TESTO ESTRATTO ::
+---+
E a quel punto ha avuto paura «Certo, per me ma soprattutto per la mia famiglia. Il 2 aprile mi hanno portato in Rianimazione dove sono rimasta per 12 giorni e poi a Pneumologia e a Medicina d’urgenza. Il momento peggiore quando mi hanno intubata». Giuseppina sa bene pure quando ha contratto il Coronavirus. «Sì, avevo soccorso una paziente che poi è morta e inizialmente non sapevamo che fosse positiva. Lì c’era stato un contatto e ovviamente il contagio». E’ stato duro il ricovero nel Centro Covid? «Sono stati due mesi e mezzo lunghi. Dove mi ha aiutato tanto il conforto dei miei colleghi, soprattutto quelli del Pronto soccorso che venivano a trovarmi, mi incoraggiavano, in particolare la mia amica Giovanna che mi aiutava a mangiare. Non mi sono sentita mai sola. Mi raccontavano di messaggi, preghiere tutti dedicati a me e questo mi confortava».
La famiglia
«Potevo sentire i miei familiari attraverso il telefono cellulare ed era importante. Inizialmente sono stata preoccupata per loro che hanno dovuto affrontare la quarantena a casa ma per fortuna nessuno si è ammalato. I medici ogni sera si mettevano a contatto con mio marito e i miei figli per raccontargli le mie condizioni, questo aspetto è stato molto importante». Da sola ma con i suoi colleghi e i medici che l’hanno seguita. «Sì, ringrazierò per sempre in primis il direttore generale dell’Area vasta 5, Cesare Milani, i medici, gli infermieri e gli operatori sanitari dei reparti di Pronto soccorso, Murg, Rianimazione, Cardio Pneumologia, Geriatria riabilitativa, le Potes e il 118. Così gli operatori del Santo Stefano tra medici, fisiatri e infermieri. Ho nel cuore ciascuno di loro e non li dimenticherò mai. In Ascoli vedevo solo gli occhi e gli sguardi degli operatori, non so se rintracciandoli riuscirei a riconoscerli ma per me sono stati fondamentali. Vorrei abbracciare ognuno di loro».
+---+
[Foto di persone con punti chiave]
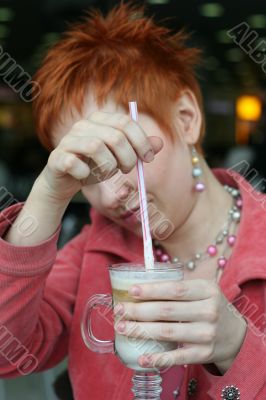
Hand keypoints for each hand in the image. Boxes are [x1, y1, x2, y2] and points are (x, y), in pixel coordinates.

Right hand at [40, 111, 162, 201]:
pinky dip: (86, 174)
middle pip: (115, 136)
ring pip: (96, 148)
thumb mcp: (120, 157)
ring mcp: (68, 140)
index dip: (142, 142)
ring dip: (108, 167)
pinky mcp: (57, 157)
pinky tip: (86, 176)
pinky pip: (75, 164)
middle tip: (128, 170)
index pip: (126, 123)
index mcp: (99, 119)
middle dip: (128, 158)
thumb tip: (160, 143)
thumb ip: (139, 149)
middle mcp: (83, 125)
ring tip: (107, 173)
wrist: (65, 179)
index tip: (148, 159)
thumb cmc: (95, 165)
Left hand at [114, 279, 246, 372]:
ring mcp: (207, 334)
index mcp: (207, 290)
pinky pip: (177, 357)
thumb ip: (179, 285)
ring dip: (141, 331)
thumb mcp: (203, 289)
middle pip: (167, 311)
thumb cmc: (210, 306)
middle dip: (139, 311)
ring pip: (168, 332)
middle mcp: (208, 311)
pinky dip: (158, 358)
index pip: (175, 289)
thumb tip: (142, 283)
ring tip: (122, 328)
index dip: (152, 290)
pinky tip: (142, 358)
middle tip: (119, 310)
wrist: (235, 335)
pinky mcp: (204, 354)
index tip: (131, 291)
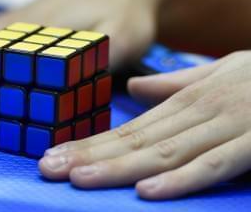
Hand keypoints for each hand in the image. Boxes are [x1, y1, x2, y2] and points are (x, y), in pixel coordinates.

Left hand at [39, 51, 250, 199]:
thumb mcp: (213, 75)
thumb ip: (174, 85)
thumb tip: (136, 88)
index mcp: (182, 102)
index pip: (125, 128)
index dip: (87, 142)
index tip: (54, 154)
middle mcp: (193, 114)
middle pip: (132, 141)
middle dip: (88, 156)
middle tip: (47, 169)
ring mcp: (222, 129)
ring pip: (161, 153)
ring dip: (117, 168)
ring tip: (77, 179)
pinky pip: (212, 166)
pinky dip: (180, 181)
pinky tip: (146, 193)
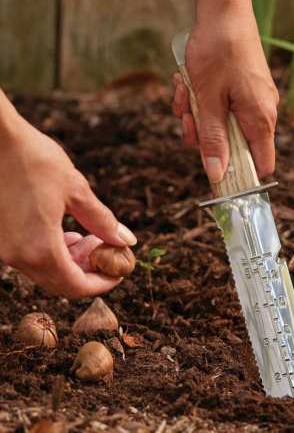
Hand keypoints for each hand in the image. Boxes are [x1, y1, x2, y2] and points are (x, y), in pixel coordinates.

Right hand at [0, 117, 136, 299]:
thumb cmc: (35, 160)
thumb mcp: (77, 191)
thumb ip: (102, 222)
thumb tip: (127, 241)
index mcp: (39, 249)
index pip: (76, 287)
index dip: (102, 284)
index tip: (120, 271)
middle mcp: (17, 256)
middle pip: (60, 283)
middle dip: (89, 272)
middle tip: (108, 250)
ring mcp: (5, 248)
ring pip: (45, 271)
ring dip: (72, 260)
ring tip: (90, 236)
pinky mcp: (0, 237)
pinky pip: (30, 256)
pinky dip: (53, 251)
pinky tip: (67, 231)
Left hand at [172, 0, 278, 181]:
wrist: (224, 11)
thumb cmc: (219, 50)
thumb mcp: (209, 100)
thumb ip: (213, 140)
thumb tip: (216, 174)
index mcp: (260, 120)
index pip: (261, 166)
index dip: (238, 174)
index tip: (212, 170)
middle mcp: (262, 113)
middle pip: (233, 146)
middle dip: (203, 135)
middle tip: (187, 116)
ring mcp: (253, 100)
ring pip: (222, 125)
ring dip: (198, 115)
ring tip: (185, 90)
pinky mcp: (243, 88)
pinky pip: (222, 107)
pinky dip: (203, 100)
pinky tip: (189, 82)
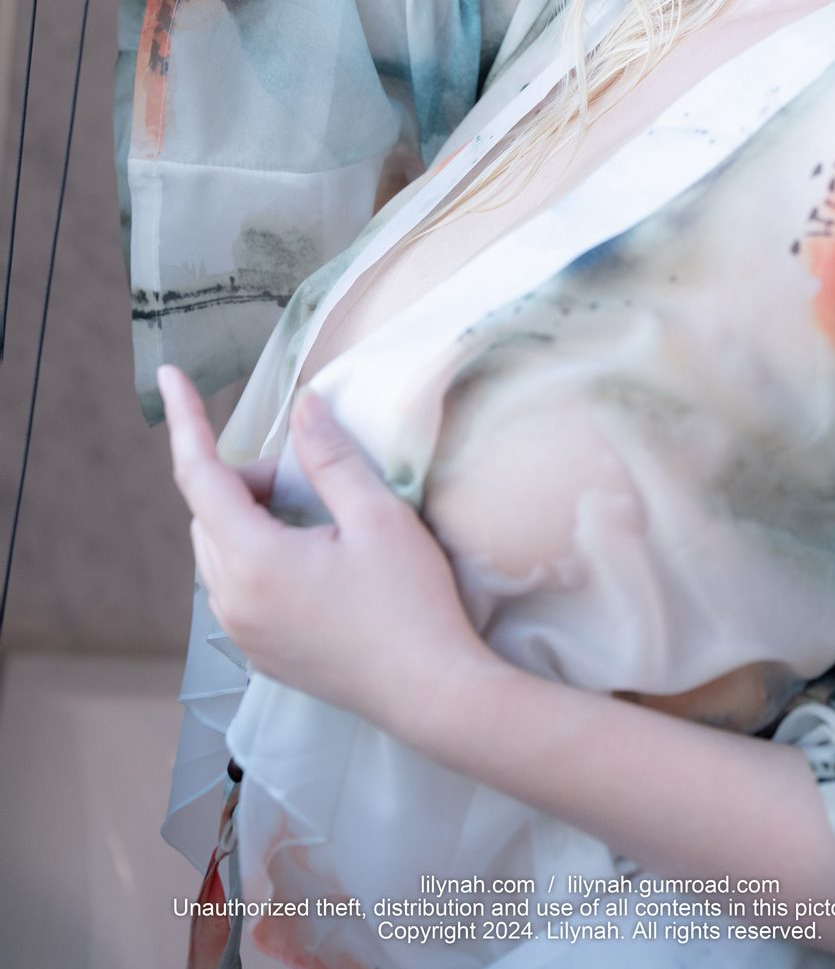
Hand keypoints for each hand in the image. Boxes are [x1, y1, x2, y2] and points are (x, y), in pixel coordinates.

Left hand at [156, 361, 498, 750]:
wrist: (432, 693)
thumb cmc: (410, 602)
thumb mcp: (377, 516)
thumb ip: (329, 457)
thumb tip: (302, 406)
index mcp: (254, 561)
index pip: (200, 475)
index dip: (186, 420)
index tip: (169, 374)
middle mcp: (233, 601)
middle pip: (209, 513)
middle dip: (245, 477)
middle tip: (306, 471)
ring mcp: (243, 634)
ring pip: (218, 551)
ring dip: (249, 517)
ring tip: (312, 513)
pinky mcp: (261, 653)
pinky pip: (234, 586)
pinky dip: (256, 553)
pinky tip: (310, 555)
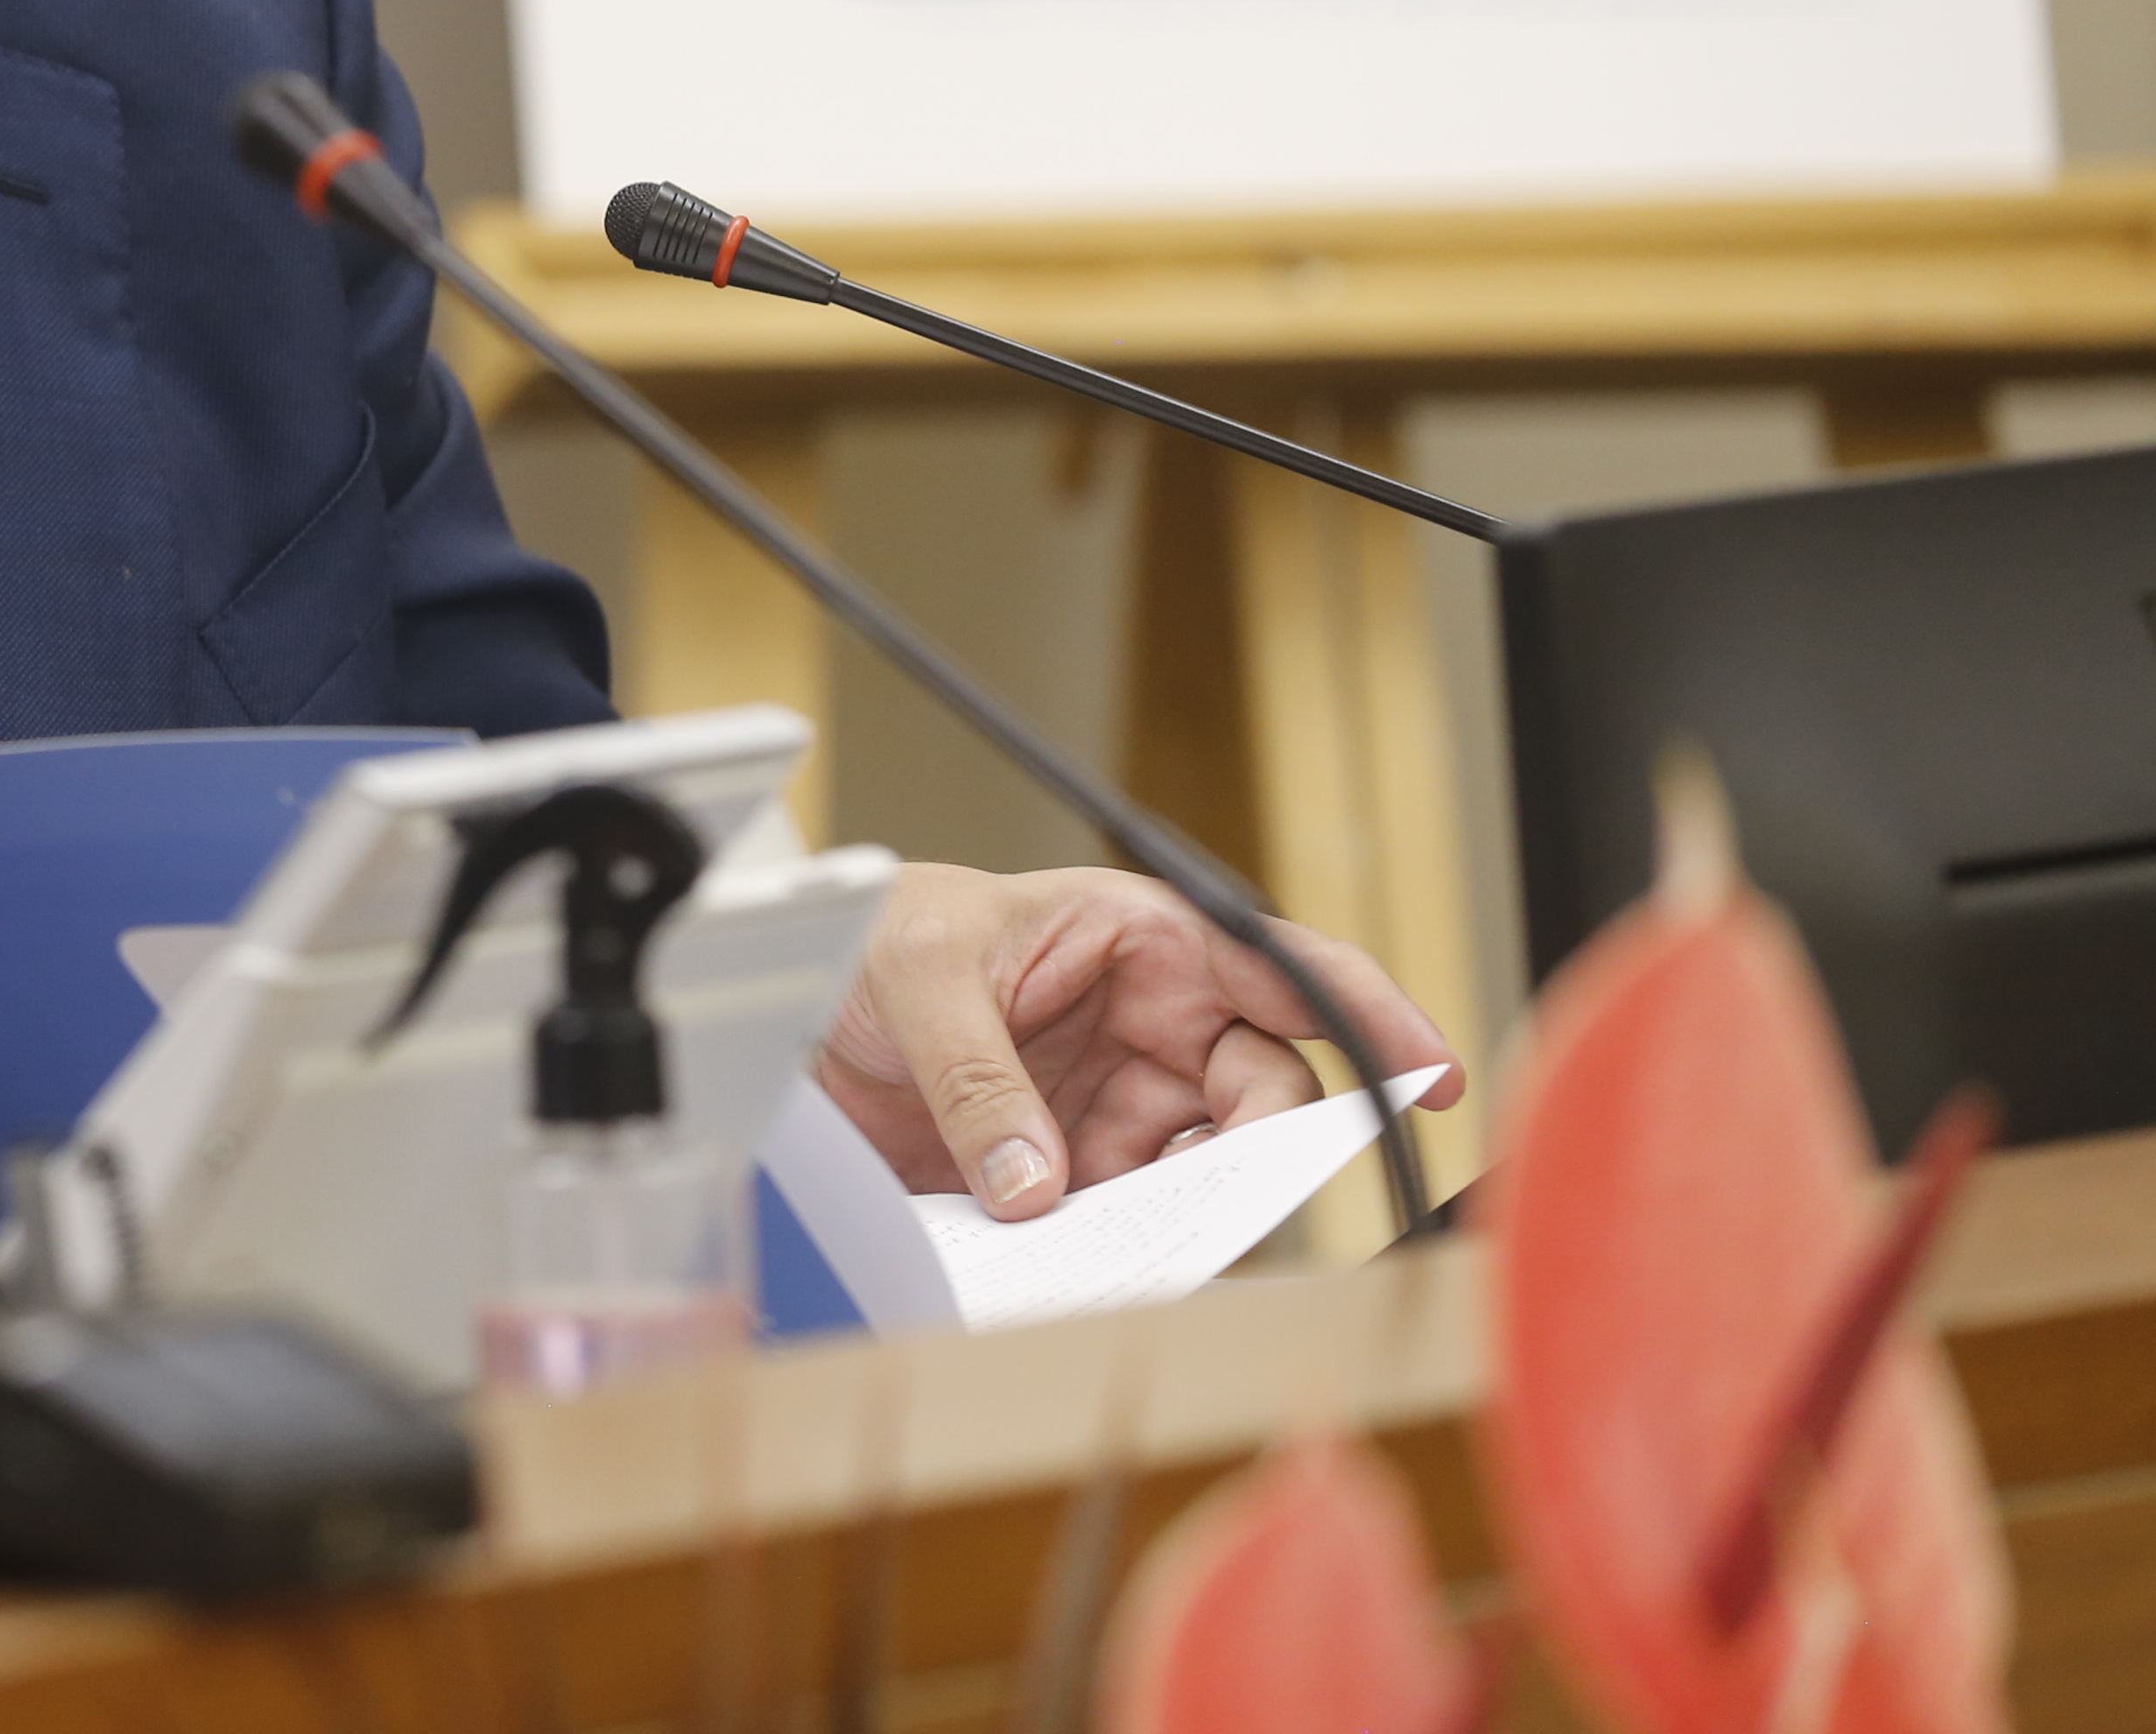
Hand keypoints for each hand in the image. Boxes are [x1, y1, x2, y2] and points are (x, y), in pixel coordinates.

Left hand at [819, 864, 1464, 1220]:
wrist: (776, 999)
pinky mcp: (1066, 1168)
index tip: (1429, 1074)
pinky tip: (1084, 1269)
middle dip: (1259, 1151)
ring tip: (1136, 1249)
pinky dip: (1114, 1250)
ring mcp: (1113, 1101)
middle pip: (1261, 1095)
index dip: (1371, 1015)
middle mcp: (1147, 1022)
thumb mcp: (915, 971)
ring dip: (1182, 1214)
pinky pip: (1123, 1218)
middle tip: (1220, 1201)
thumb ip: (978, 1074)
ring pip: (1200, 1170)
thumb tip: (1036, 1184)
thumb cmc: (861, 935)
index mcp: (1139, 937)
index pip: (1284, 971)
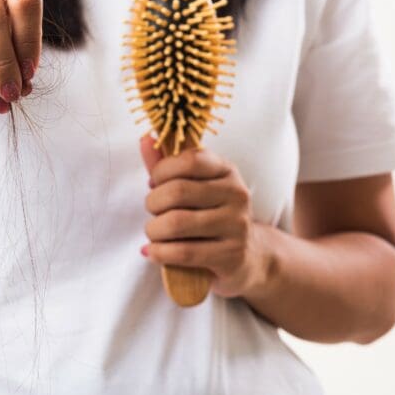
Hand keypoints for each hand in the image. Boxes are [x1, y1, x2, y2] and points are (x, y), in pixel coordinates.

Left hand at [138, 134, 272, 297]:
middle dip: (153, 203)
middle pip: (177, 192)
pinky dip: (159, 252)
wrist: (249, 256)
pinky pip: (182, 252)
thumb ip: (166, 164)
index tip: (154, 183)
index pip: (189, 159)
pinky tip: (154, 251)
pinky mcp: (231, 256)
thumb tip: (145, 139)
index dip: (162, 171)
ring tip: (155, 232)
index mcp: (226, 171)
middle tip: (154, 212)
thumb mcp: (191, 185)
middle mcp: (236, 195)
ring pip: (176, 223)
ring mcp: (237, 226)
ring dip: (153, 230)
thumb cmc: (209, 214)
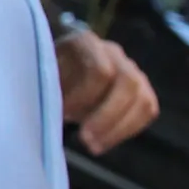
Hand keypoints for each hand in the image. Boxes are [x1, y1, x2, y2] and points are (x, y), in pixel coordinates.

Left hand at [56, 26, 157, 154]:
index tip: (63, 115)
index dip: (83, 97)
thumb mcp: (41, 76)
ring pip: (142, 98)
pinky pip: (147, 110)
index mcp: (86, 42)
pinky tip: (103, 141)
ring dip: (118, 128)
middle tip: (85, 139)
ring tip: (93, 146)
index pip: (99, 69)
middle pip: (127, 82)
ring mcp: (132, 69)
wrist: (61, 70)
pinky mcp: (142, 89)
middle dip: (107, 116)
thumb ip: (49, 89)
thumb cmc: (47, 75)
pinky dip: (127, 130)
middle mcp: (113, 51)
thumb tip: (51, 113)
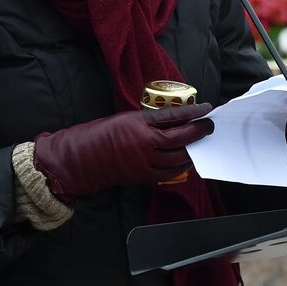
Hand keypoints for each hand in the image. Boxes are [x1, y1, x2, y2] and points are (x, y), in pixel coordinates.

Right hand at [33, 104, 214, 202]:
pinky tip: (185, 161)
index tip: (206, 109)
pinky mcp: (141, 176)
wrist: (78, 159)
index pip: (172, 117)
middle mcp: (143, 145)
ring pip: (176, 159)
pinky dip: (179, 167)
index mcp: (138, 125)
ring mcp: (143, 163)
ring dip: (191, 151)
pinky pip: (167, 174)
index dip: (192, 113)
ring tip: (200, 143)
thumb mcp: (125, 118)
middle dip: (197, 133)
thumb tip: (175, 119)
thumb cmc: (98, 134)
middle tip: (208, 126)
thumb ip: (150, 121)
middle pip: (179, 139)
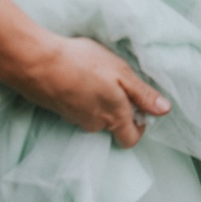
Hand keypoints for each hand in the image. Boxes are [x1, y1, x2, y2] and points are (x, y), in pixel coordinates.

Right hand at [2, 34, 170, 148]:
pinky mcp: (58, 110)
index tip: (138, 104)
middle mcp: (94, 124)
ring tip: (95, 74)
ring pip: (95, 116)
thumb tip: (165, 110)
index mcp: (113, 117)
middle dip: (119, 107)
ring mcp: (73, 119)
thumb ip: (142, 94)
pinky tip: (79, 76)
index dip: (140, 125)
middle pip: (114, 125)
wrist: (35, 62)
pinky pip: (78, 108)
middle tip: (115, 81)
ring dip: (99, 99)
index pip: (131, 139)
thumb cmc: (83, 64)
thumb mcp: (121, 73)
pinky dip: (82, 96)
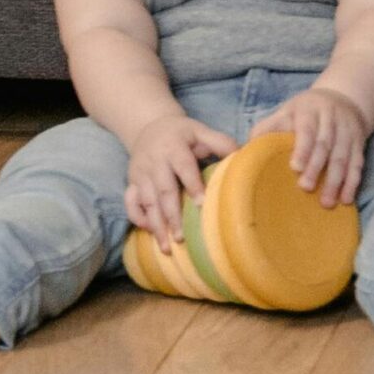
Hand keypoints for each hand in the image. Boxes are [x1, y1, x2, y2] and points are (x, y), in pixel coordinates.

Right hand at [126, 112, 238, 249]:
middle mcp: (155, 161)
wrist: (147, 125)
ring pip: (147, 201)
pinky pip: (130, 202)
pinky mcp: (131, 181)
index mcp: (174, 147)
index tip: (202, 204)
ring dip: (156, 225)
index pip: (183, 167)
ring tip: (166, 247)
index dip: (192, 184)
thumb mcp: (199, 130)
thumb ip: (220, 142)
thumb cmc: (181, 133)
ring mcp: (140, 173)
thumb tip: (243, 155)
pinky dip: (137, 217)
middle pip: (163, 190)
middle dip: (172, 215)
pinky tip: (149, 231)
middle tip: (182, 238)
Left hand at [249, 87, 367, 207]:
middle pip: (325, 145)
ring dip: (336, 181)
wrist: (343, 98)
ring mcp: (348, 131)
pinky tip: (346, 199)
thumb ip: (267, 128)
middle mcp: (331, 119)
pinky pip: (357, 165)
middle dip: (317, 168)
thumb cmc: (305, 111)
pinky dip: (352, 183)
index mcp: (309, 110)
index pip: (307, 130)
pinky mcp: (359, 144)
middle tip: (306, 189)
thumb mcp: (286, 112)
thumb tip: (243, 151)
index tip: (295, 168)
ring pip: (343, 157)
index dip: (302, 149)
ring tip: (326, 203)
+---+
ESERCIZIO ::
Prosegui il testo sul ricovero di Giuseppina per Coronavirus a partire dall'ultima frase riportata. Questi dati non hanno alcun ruolo qui.

RISPOSTA ::
Il ritorno a casa
«Il ritorno a casa è stato emozionante. Mi stavano aspettando amici e familiari nel cortile di casa. Mi colpisce la sensazione di stare all’aperto dopo questo lungo periodo di ricovero.

Dovrò affrontare controlli e continuare la fisioterapia all’esterno ma l’importante è esserci ed essere tornata. In tanti non ce l’hanno fatta». Un’esperienza che porterà anche nella sua professione di infermiera «Certo, ho capito più di prima, quanto sia importante il rapporto tra malato e operatore nel momento del dolore».